[WORK INSTRUCTIONS] Rewrite the lines below, putting "Theresienstadt" wherever "Terezín" appears and keeping everything else unchanged. Leave the pictures out of your answer.

==== INPUT DATA ====

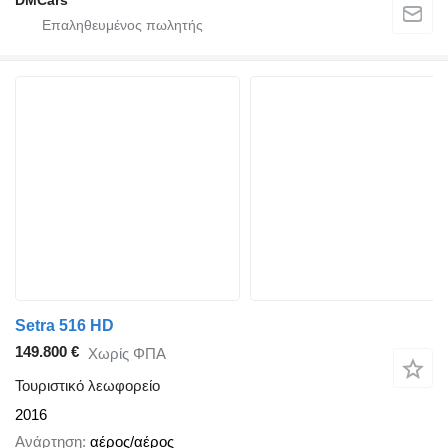
DMCars
Setra 516 HD
149.800 €
Χωρίς ΦΠΑ
Τουριστικό λεωφορείο
2016
Ανάρτηση
αέρος/αέρος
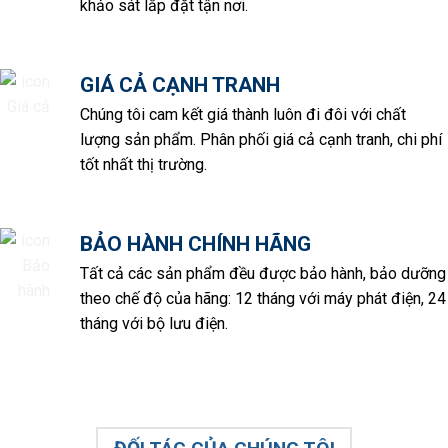
khảo sát lắp đặt tận nơi.
GIÁ CẢ CẠNH TRANH
Chúng tôi cam kết giá thành luôn đi đôi với chất
lượng sản phẩm. Phân phối giá cả cạnh tranh, chi phí
tốt nhất thị trường.
BẢO HÀNH CHÍNH HÃNG
Tất cả các sản phẩm đều được bảo hành, bảo dưỡng
theo chế độ của hãng: 12 tháng với máy phát điện, 24
tháng với bộ lưu điện.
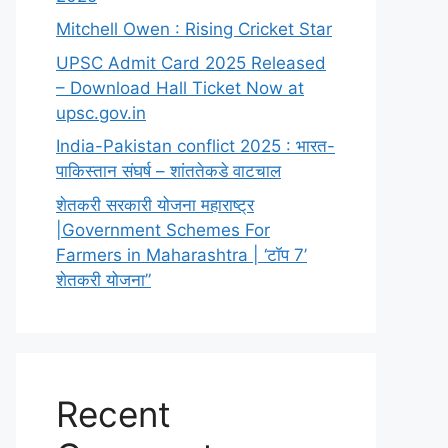
Mitchell Owen : Rising Cricket Star
UPSC Admit Card 2025 Released
– Download Hall Ticket Now at
upsc.gov.in
India-Pakistan conflict 2025 : भारत-
पाकिस्तान संघर्ष – शांततेकडे वाटचाल
शेतकरी सरकारी योजना महाराष्ट्र
|Government Schemes For
Farmers in Maharashtra | ‘टॉप 7’
शेतकरी योजना”
Recent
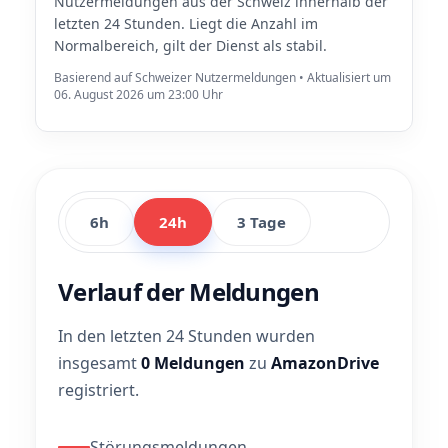
Nutzermeldungen aus der Schweiz innerhalb der
letzten 24 Stunden. Liegt die Anzahl im
Normalbereich, gilt der Dienst als stabil.
Basierend auf Schweizer Nutzermeldungen • Aktualisiert um
06. August 2026 um 23:00 Uhr
6h
24h
3 Tage
Verlauf der Meldungen
In den letzten 24 Stunden wurden
insgesamt
0 Meldungen
zu
AmazonDrive
registriert.
Störungsmeldungen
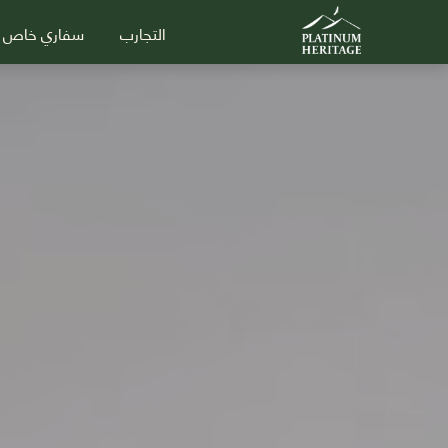
التجارب
سفاري خاص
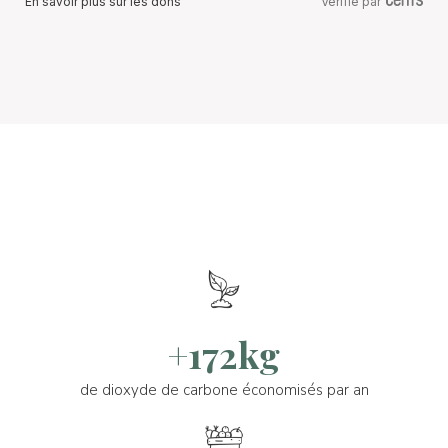
En savoir plus sur les dons
Vérifié par
+172kg
de dioxyde de carbone économisés par an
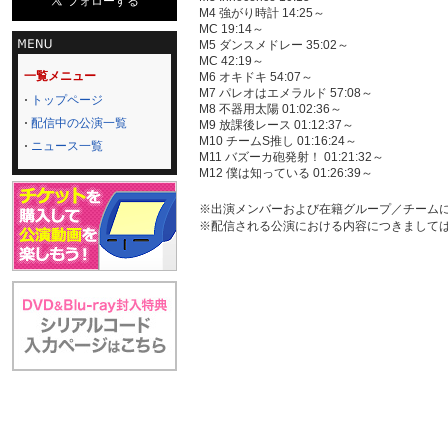
M4 強がり時計 14:25～
MC 19:14～
M5 ダンスメドレー 35:02～
MC 42:19～
一覧メニュー
M6 オキドキ 54:07～
M7 パレオはエメラルド 57:08～
トップページ
M8 不器用太陽 01:02:36～
配信中の公演一覧
M9 放課後レース 01:12:37～
M10 チームS推し 01:16:24～
ニュース一覧
M11 バズーカ砲発射！ 01:21:32～
M12 僕は知っている 01:26:39～
※出演メンバーおよび在籍グループ／チーム
※配信される公演における内容につきまして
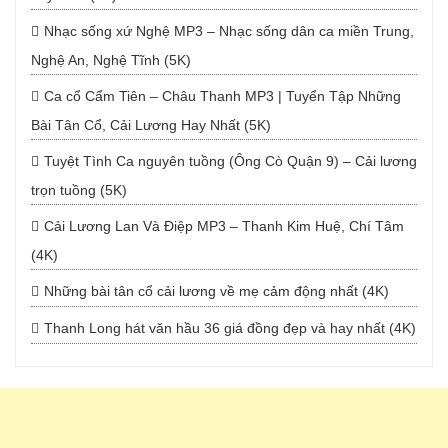
Nhạc sống xứ Nghệ MP3 – Nhạc sống dân ca miền Trung,
Nghệ An, Nghệ Tĩnh (5K)
Ca cổ Cẩm Tiên – Châu Thanh MP3 | Tuyển Tập Những
Bài Tân Cổ, Cải Lương Hay Nhất (5K)
Tuyệt Tình Ca nguyên tuồng (Ông Cò Quận 9) – Cải lương
trọn tuồng (5K)
Cải Lương Lan Và Điệp MP3 – Thanh Kim Huệ, Chí Tâm
(4K)
Những bài tân cổ cải lương về mẹ cảm động nhất (4K)
Thanh Long hát văn hầu 36 giá đồng đẹp và hay nhất (4K)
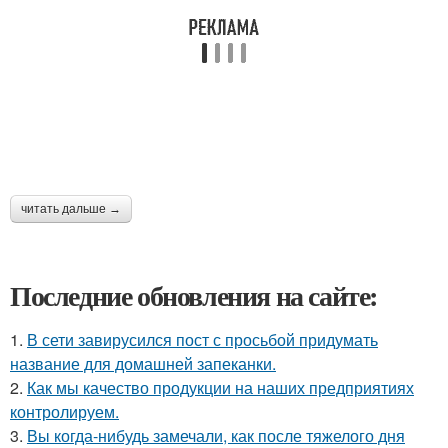
читать дальше →
Последние обновления на сайте:
1.
В сети завирусился пост с просьбой придумать
название для домашней запеканки.
2.
Как мы качество продукции на наших предприятиях
контролируем.
3.
Вы когда-нибудь замечали, как после тяжелого дня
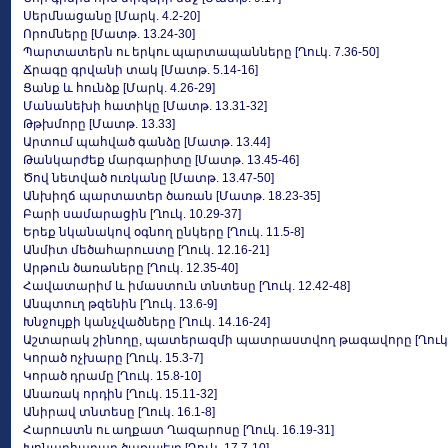
Սերմնացանը [Մարկ. 4.2-20]
Որոմները [Մատթ. 13.24-30]
Պարտատերն ու երկու պարտապանները [Ղուկ. 7.36-50]
Ճրագը գրվանի տակ [Մատթ. 5.14-16]
Ցանք և հունձք [Մարկ. 4.26-29]
Մանանեխի հատիկը [Մատթ. 13.31-32]
Թթխմորը [Մատթ. 13.33]
Արտում պահված գանձը [Մատթ. 13.44]
Թանկարժեք մարգարիտը [Մատթ. 13.45-46]
Ծով նետված ուռկանը [Մատթ. 13.47-50]
Անխիղճ պարտատեր ծառան [Մատթ. 18.23-35]
Բարի սամարացին [Ղուկ. 10.29-37]
Երեք նկանակով օգնող ընկերը [Ղուկ. 11.5-8]
Անմիտ մեծահարուստը [Ղուկ. 12.16-21]
Արթուն ծառաները [Ղուկ. 12.35-40]
Հավատարիմ և իմաստուն տնտեսը [Ղուկ. 12.42-48]
Անպտուղ թզենին [Ղուկ. 13.6-9]
Խնջույքի կանչվածները [Ղուկ. 14.16-24]
Աշտարակ շինողը, պատերազմի պատրաստվող թագավորը [Ղուկ. 1
Կորած ոչխարը [Ղուկ. 15.3-7]
Կորած դրամը [Ղուկ. 15.8-10]
Անառակ որդին [Ղուկ. 15.11-32]
Անիրավ տնտեսը [Ղուկ. 16.1-8]
Հարուստն ու աղքատ Ղազարոսը [Ղուկ. 16.19-31]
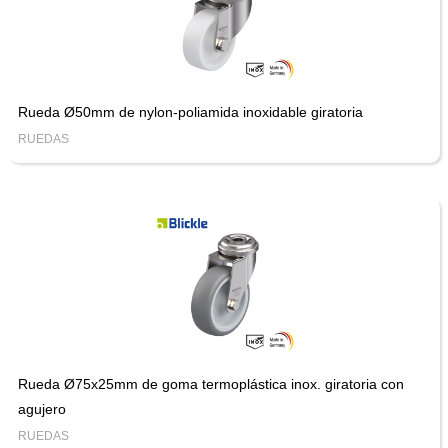
Rueda Ø50mm de nylon-poliamida inoxidable giratoria
RUEDAS
Rueda Ø75x25mm de goma termoplástica inox. giratoria con
agujero
RUEDAS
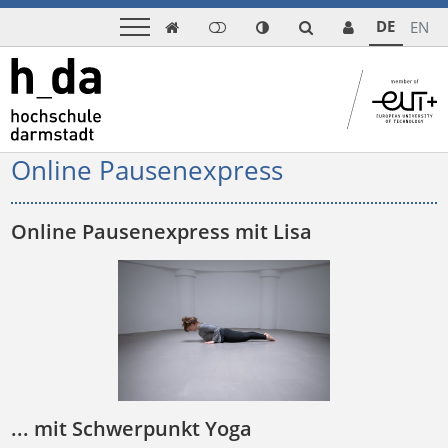
DE
EN

Online Pausenexpress
Online Pausenexpress mit Lisa
... mit Schwerpunkt Yoga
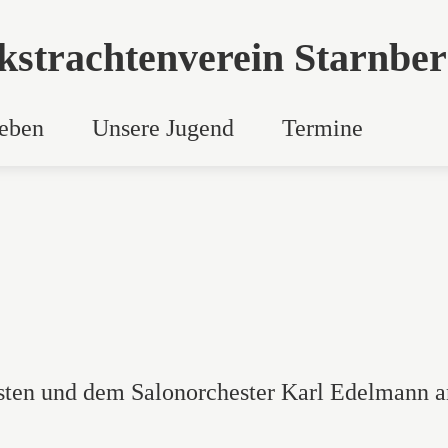
kstrachtenverein
Starnber
Leben
Unsere Jugend
Termine
sten und dem Salonorchester Karl Edelmann a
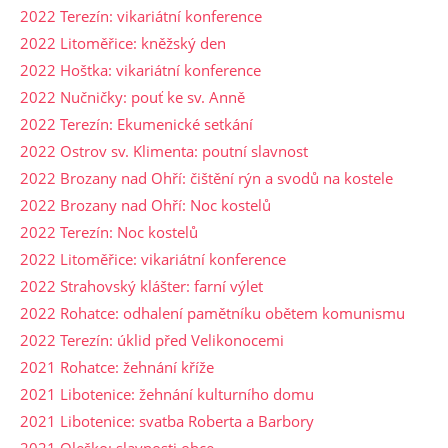
2022 Terezín: vikariátní konference
2022 Litoměřice: kněžský den
2022 Hoštka: vikariátní konference
2022 Nučničky: pouť ke sv. Anně
2022 Terezín: Ekumenické setkání
2022 Ostrov sv. Klimenta: poutní slavnost
2022 Brozany nad Ohří: čištění rýn a svodů na kostele
2022 Brozany nad Ohří: Noc kostelů
2022 Terezín: Noc kostelů
2022 Litoměřice: vikariátní konference
2022 Strahovský klášter: farní výlet
2022 Rohatce: odhalení pamětníku obětem komunismu
2022 Terezín: úklid před Velikonocemi
2021 Rohatce: žehnání kříže
2021 Libotenice: žehnání kulturního domu
2021 Libotenice: svatba Roberta a Barbory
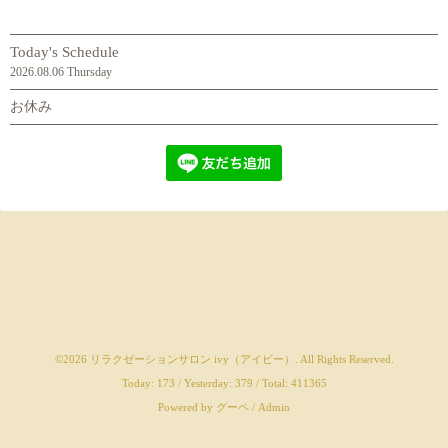
Today's Schedule
2026.08.06 Thursday
お休み
©2026
リラクゼーションサロン ivy（アイビー）
. All Rights Reserved.
Today:
173
/ Yesterday:
379
/ Total:
411365
Powered by
グーペ
/
Admin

====

[RESULT OF THE EXERCISE]
DMCars
Setra 516 HD
149.800 €
Χωρίς ΦΠΑ
Τουριστικό λεωφορείο
2016
Ανάρτηση
αέρος/αέρος
khảo sát lắp đặt tận nơi.
GIÁ CẢ CẠNH TRANH
Chúng tôi cam kết giá thành luôn đi đôi với chất
lượng sản phẩm. Phân phối giá cả cạnh tranh, chi phí
tốt nhất thị trường.
BẢO HÀNH CHÍNH HÃNG
Tất cả các sản phẩm đều được bảo hành, bảo dưỡng
theo chế độ của hãng: 12 tháng với máy phát điện, 24
tháng với bộ lưu điện.
Mitchell Owen : Rising Cricket Star
UPSC Admit Card 2025 Released
– Download Hall Ticket Now at
upsc.gov.in
India-Pakistan conflict 2025 : भारत-
पाकिस्तान संघर्ष – शांततेकडे वाटचाल
शेतकरी सरकारी योजना महाराष्ट्र
|Government Schemes For
Farmers in Maharashtra | ‘टॉप 7’
शेतकरी योजना”
Recent
Nutzermeldungen aus der Schweiz innerhalb der
letzten 24 Stunden. Liegt die Anzahl im
Normalbereich, gilt der Dienst als stabil.
Basierend auf Schweizer Nutzermeldungen • Aktualisiert um
06. August 2026 um 23:00 Uhr
6h
24h
3 Tage
Verlauf der Meldungen
In den letzten 24 Stunden wurden
insgesamt
0 Meldungen
zu
AmazonDrive
registriert.
Störungsmeldungen
التجارب
سفاري خاص
En savoir plus sur les dons
Vérifié par
+172kg
de dioxyde de carbone économisés par an
M4 強がり時計 14:25～
MC 19:14～
M5 ダンスメドレー 35:02～
MC 42:19～
一覧メニュー
M6 オキドキ 54:07～
M7 パレオはエメラルド 57:08～
トップページ
M8 不器用太陽 01:02:36～
配信中の公演一覧
M9 放課後レース 01:12:37～
M10 チームS推し 01:16:24～
ニュース一覧
M11 バズーカ砲発射！ 01:21:32～
M12 僕は知っている 01:26:39～
※出演メンバーおよび在籍グループ／チーム
※配信される公演における内容につきまして
Nhạc sống xứ Nghệ MP3 – Nhạc sống dân ca miền Trung,
Nghệ An, Nghệ Tĩnh (5K)
Ca cổ Cẩm Tiên – Châu Thanh MP3 | Tuyển Tập Những
Bài Tân Cổ, Cải Lương Hay Nhất (5K)
Tuyệt Tình Ca nguyên tuồng (Ông Cò Quận 9) – Cải lương
trọn tuồng (5K)
Cải Lương Lan Và Điệp MP3 – Thanh Kim Huệ, Chí Tâm
(4K)
Những bài tân cổ cải lương về mẹ cảm động nhất (4K)
Thanh Long hát văn hầu 36 giá đồng đẹp và hay nhất (4K)
читать дальше →
Последние обновления на сайте:
1.
В сети завирусился пост с просьбой придумать
название для домашней запеканки.
2.
Как мы качество продукции на наших предприятиях
контролируем.
3.
Вы когда-нибудь замечали, как после тяжелого дня
Սերմնացանը [Մարկ. 4.2-20]
Որոմները [Մատթ. 13.24-30]
Պարտատերն ու երկու պարտապանները [Ղուկ. 7.36-50]
Ճրագը գրվանի տակ [Մատթ. 5.14-16]
Ցանք և հունձք [Մարկ. 4.26-29]
Մանանեխի հատիկը [Մատթ. 13.31-32]
Թթխմորը [Մատթ. 13.33]
Արտում պահված գանձը [Մատթ. 13.44]
Թանկարժեք մարգարիտը [Մատթ. 13.45-46]
Ծով նետված ուռկանը [Մատթ. 13.47-50]
Անխիղճ պարտատեր ծառան [Մատթ. 18.23-35]
Բարի սամարացին [Ղուկ. 10.29-37]
Երեք նկանակով օգնող ընկերը [Ղուկ. 11.5-8]
Անմիտ մեծահարուստը [Ղուկ. 12.16-21]
Արթուն ծառաները [Ղուկ. 12.35-40]
Հավատարիմ և իմաստուն տնտեսը [Ղուկ. 12.42-48]
Անպտուղ թզենին [Ղուկ. 13.6-9]
Խնջույքի կանչվածները [Ղուկ. 14.16-24]
Աշտարակ շինողը, պատերազմի պատրաստվող թագավորը [Ղուկ. 1
Կորած ոչխարը [Ղուկ. 15.3-7]
Կորած դրամը [Ղուկ. 15.8-10]
Անառակ որդին [Ղուկ. 15.11-32]
Անիրավ տնտեսը [Ղուկ. 16.1-8]
Հարուստն ու աղքատ Ղազարոսը [Ղուկ. 16.19-31]
Rueda Ø50mm de nylon-poliamida inoxidable giratoria
RUEDAS
Rueda Ø75x25mm de goma termoplástica inox. giratoria con
agujero
RUEDAS
DE
EN

Online Pausenexpress
Online Pausenexpress mit Lisa
... mit Schwerpunkt Yoga
kstrachtenverein
Starnber
Leben
Unsere Jugend
Termine
sten und dem Salonorchester Karl Edelmann a
2022 Theresienstadt: vikariátní konference
2022 Litoměřice: kněžský den
2022 Hoštka: vikariátní konference
2022 Nučničky: pouť ke sv. Anně
2022 Theresienstadt: Ekumenické setkání
2022 Ostrov sv. Klimenta: poutní slavnost
2022 Brozany nad Ohří: čištění rýn a svodů na kostele
2022 Brozany nad Ohří: Noc kostelů
2022 Theresienstadt: Noc kostelů
2022 Litoměřice: vikariátní konference
2022 Strahovský klášter: farní výlet
2022 Rohatce: odhalení pamětníku obětem komunismu
2022 Theresienstadt: úklid před Velikonocemi
2021 Rohatce: žehnání kříže
2021 Libotenice: žehnání kulturního domu
2021 Libotenice: svatba Roberta a Barbory
Today's Schedule
2026.08.06 Thursday
お休み
©2026
リラクゼーションサロン ivy（アイビー）
. All Rights Reserved.
Today:
173
/ Yesterday:
379
/ Total:
411365
Powered by
グーペ
/
Admin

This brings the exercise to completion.